# Half sleeve recs?



## Neil Greenberg (Jul 9, 2012)

I am looking for another half sleeve for my female mal (training for IPO). I had the Ray Allen half sleeve but it has gotten too soft. I have the Gappay Trio wedge but would like something with replaceable cover.

Looking at the Elite K9 Ambidextrous barrel sleeve and the Redline K-9 Half Sleeve 9500.

Anyone have experience with either and can share pros/cons?

Thanks!


----------



## Howard Gaines III (Dec 26, 2007)

Elite K9..like their products and fast service!


----------



## Brian Anderson (Dec 2, 2010)

I have the Elite K9 barrel sleeve ... its pretty hard ... how old is your dog and what are you training?


----------



## Brian Anderson (Dec 2, 2010)

Brian Anderson said:


> I have the Elite K9 barrel sleeve ... its pretty hard ... how old is your dog and what are you training?


guess I should read better I see where you said IPO ... how old is she?


----------



## Neil Greenberg (Jul 9, 2012)

Thanks. She is 12 months old.

She can get a good, full bite on the Gappay trial sleeve I have, but I wanted something she could carry easier.

Does the Elite K9 barrel sleeve soften up over time?


----------



## Brian Anderson (Dec 2, 2010)

Neil Greenberg said:


> Thanks. She is 12 months old.
> 
> She can get a good, full bite on the Gappay trial sleeve I have, but I wanted something she could carry easier.
> 
> Does the Elite K9 barrel sleeve soften up over time?


Neil I haven't noticed it getting spongy like some of them do. Although its not been used a ton .. I do know what your talking because I have other sleeves that got spongy after some pretty good use.


----------



## Neil Greenberg (Jul 9, 2012)

Thanks Brian. I like the fact the Elite K9 is ambidextrous. Just want to make sure I spend my $160(!) in right place. She is not a big mal so I want to be sure it won't be too big for her and discourage her.


----------



## Brian Anderson (Dec 2, 2010)

Neil Greenberg said:


> Thanks Brian. I like the fact the Elite K9 is ambidextrous. Just want to make sure I spend my $160(!) in right place. She is not a big mal so I want to be sure it won't be too big for her and discourage her.

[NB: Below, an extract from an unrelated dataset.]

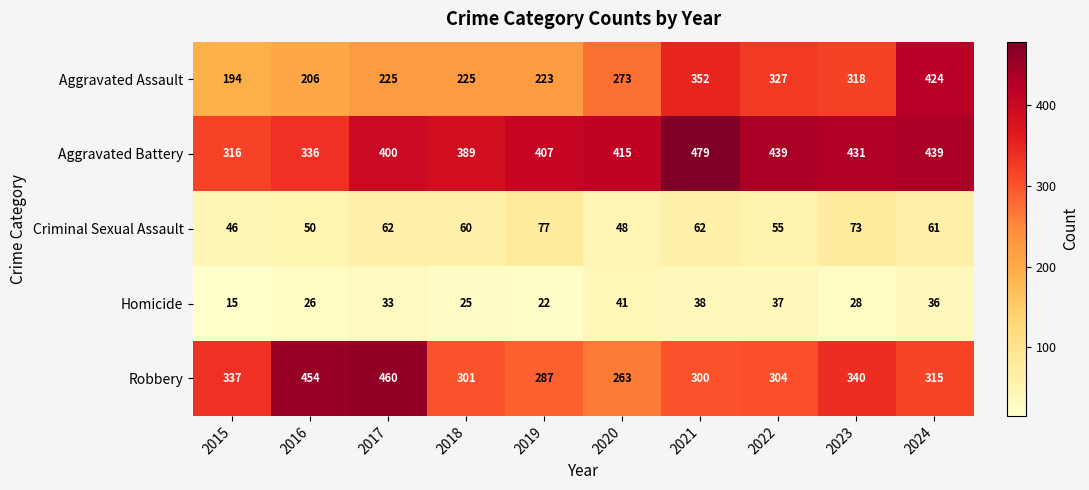

Which category has the lowest value across all series?

2015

Its pretty hard in my opinion. But its comfortable on either arm ,,,


----------



## Mario Fernandez (Jun 21, 2008)

I like the Redline half sleeve. Like that I can order a cover and have it in 3 days or so. Nice handle and bite bar angle and concave bite surface, light for the dogs to carry. You should break in a bit on a more exp. dog prior to using it. I would not recommend to do full length long bites. Not much support for your elbow as you will find out.


----------



## Neil Greenberg (Jul 9, 2012)

Got the Redline half sleeve but the cover was impossible to get on so I am returning it. Never seen a cover so difficult to get on before. Will try something else.


----------